Provided text:
◆ ◆ ◆ ◆ ◆
Simple Summer::Butterfly



Happiness is a butterfly,
which when pursued, is always just beyond your grasp,
but which, if you will sit down quietly,
may alight upon you.

~Nathaniel Hawthorne



In my mother's garden

Awareness

I think it’s amazing that you can pack up and set off with plans to experience one thing, but end up experiencing something completely different, only to realize that you got exactly what you needed in the end. That pretty much sums up last week’s vacation experience.


Now, for those who have vacationed with two preschool-aged kids, you may already be grinning. This may not be too surprising to hear….but our week away was hard. Really hard.

I believe it is simply overwhelming at times to be a little child, away from the truest comfort of home. And I believe it is simply overwhelming at times to be a parent, when you let worry, embarrassment or frustration crowd out space for deep, nourishing, unconditional love.

Our week’s vacation had lots of joyful moments full of sand castles and boogie boards and giggling and ice cream cones. It also had moments of stress and anger and tears. Through it all, I held my intention to be mindful and became totally aware of some important things:

  • Some days my very first sensation is tension. If I’m awakened earlier than I’d prefer or if I’m worried that the first child up will wake her sister, I feel tension in my body, my breath is shallow and my mind is racing.
  • I am actually afraid of the powerful emotions of anger and frustration. When I witness these emotions in my children, I feel worried, my mind scrambling for the “right” thing to do. When I feel these emotions arise in myself, I stifle them and grit my teeth until I can’t bear it any longer.
  • When a wave of powerful emotions has passed in my family, I remain held in the experience. My mind replays interactions, judges how things were handled, worries about the reasons or the implications. (Children, however, have this amazing ability to let go and move on).
  • Children cannot settle into a peaceful rhythm, when the adults around them are unsettled or not at peace in their own minds. Children do perceive anxiety, even when it is not expressed outwardly.
  • I am completely grounded when I am outdoors, surrounded by beauty and a limitless sky above me. When I am in nature, I find fewer distractions, I engage with my children more easily and really enjoy being in the present moment.
When I left for vacation, I could not have guessed that I would have learned these things about myself. As I unpack them, I see where I need to direct some attention and some love for myself. And I am beginning to understand the transformative power of mindfulness.

You can try this, too.  Spend some time as an observer of your own day.  Notice your own thoughts- where do they drift to? how can you bring them back?; witness your experience of different emotions;  watch yourself actively engage with your children, and notice the moment you drift. 
What do you think you will you learn about yourself? 

Vacation State of Mind

In a few days I will be packing up the girls and heading out of town for a week at the beach with my family. This was the vacation I knew as a child, and the tradition continues with the next generation, which is very special (and very generous of my mom and dad!).
◆ ◆ ◆ ◆ ◆
Stored data entries:
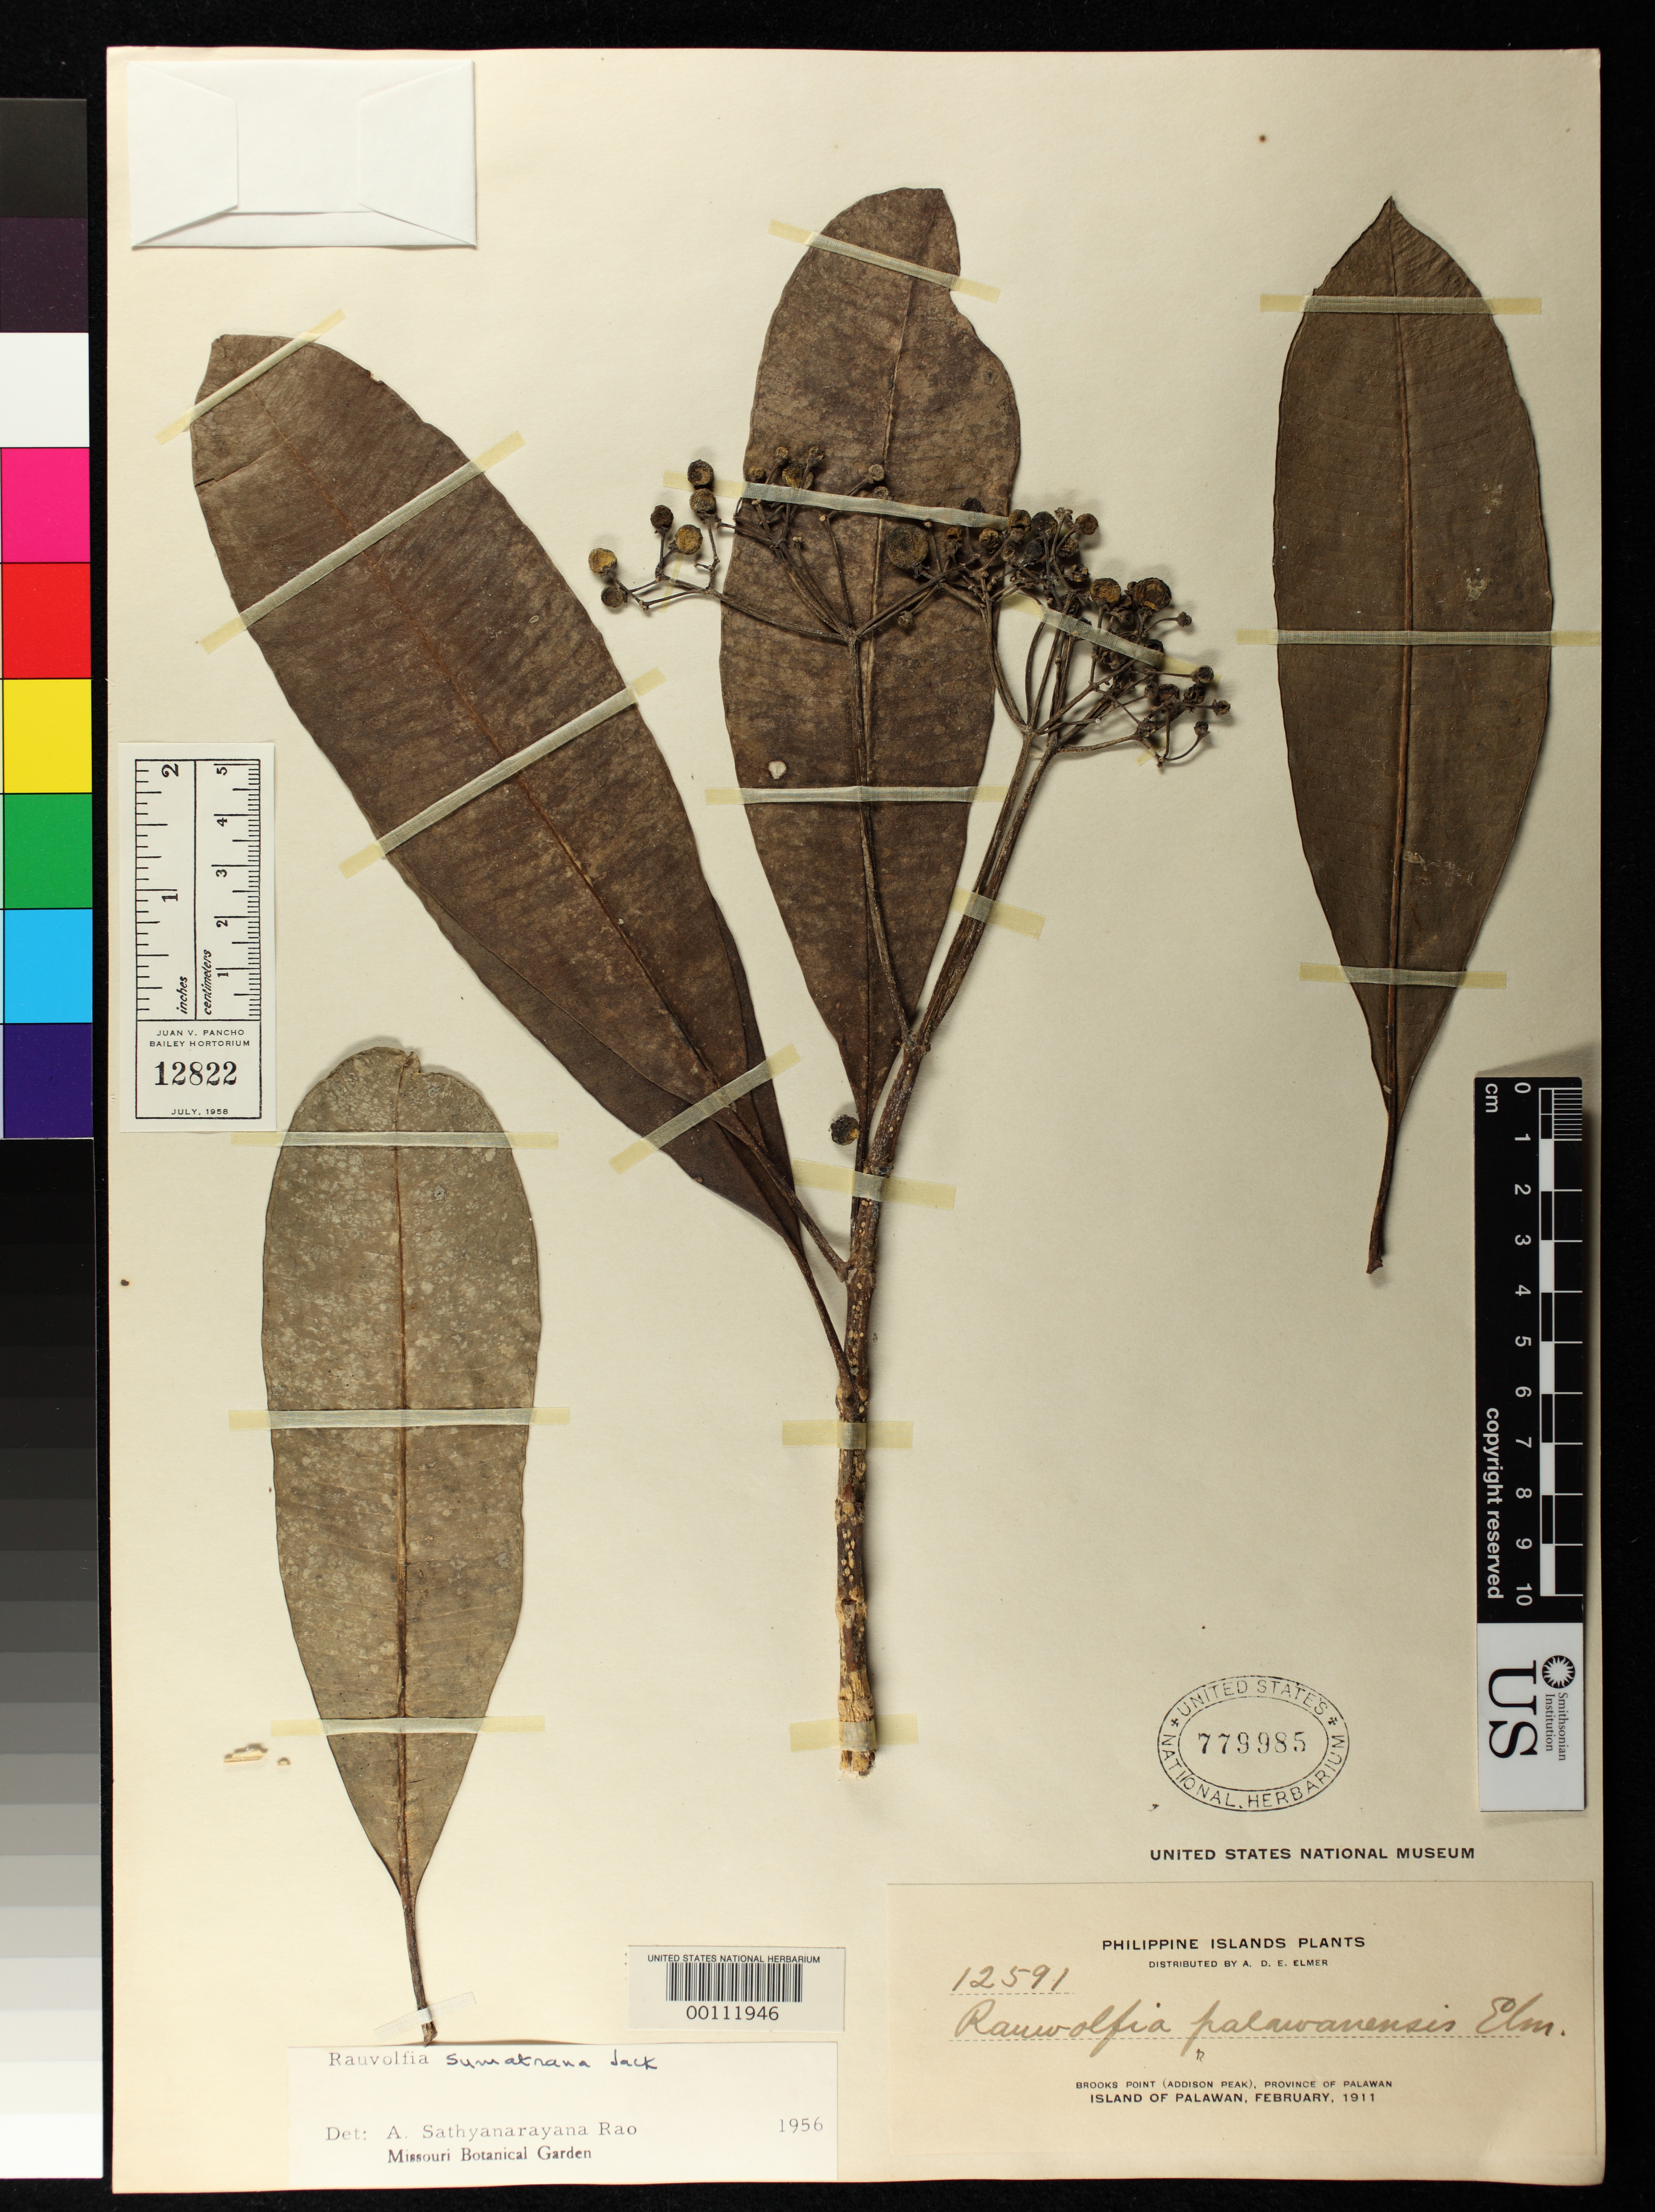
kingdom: Plantae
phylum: Tracheophyta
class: Magnoliopsida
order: Gentianales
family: Apocynaceae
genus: Rauvolfia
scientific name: Rauvolfia palawanensis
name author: Elmer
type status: Isotype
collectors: A. D. E. Elmer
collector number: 12591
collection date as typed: Feb 1911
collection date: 1911-02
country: Philippines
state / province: Mimaropa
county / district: Palawan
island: Palawan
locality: Brooks Point (Addison Peak), province of Palawan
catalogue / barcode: US 779985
◆ ◆ ◆ ◆ ◆
Given request A:
In the blog post, where does the writer feel completely grounded?
Given request B:
Write out the part of the blog post starting with "What do you" and going on through "mom and dad!).".
Given request C:
Explain why, according to the blog post, the writer's very first sensation on some days is tension.

Response A:
Outdoors, surrounded by beauty and a limitless sky above.

Response B:
What do you think you will you learn about yourself? 

Vacation State of Mind

In a few days I will be packing up the girls and heading out of town for a week at the beach with my family. This was the vacation I knew as a child, and the tradition continues with the next generation, which is very special (and very generous of my mom and dad!).

Response C:
Tension comes when the writer is awakened earlier than preferred or worries that the first child up will wake her sister. The writer then feels tension in the body, breathes shallowly, and has a racing mind.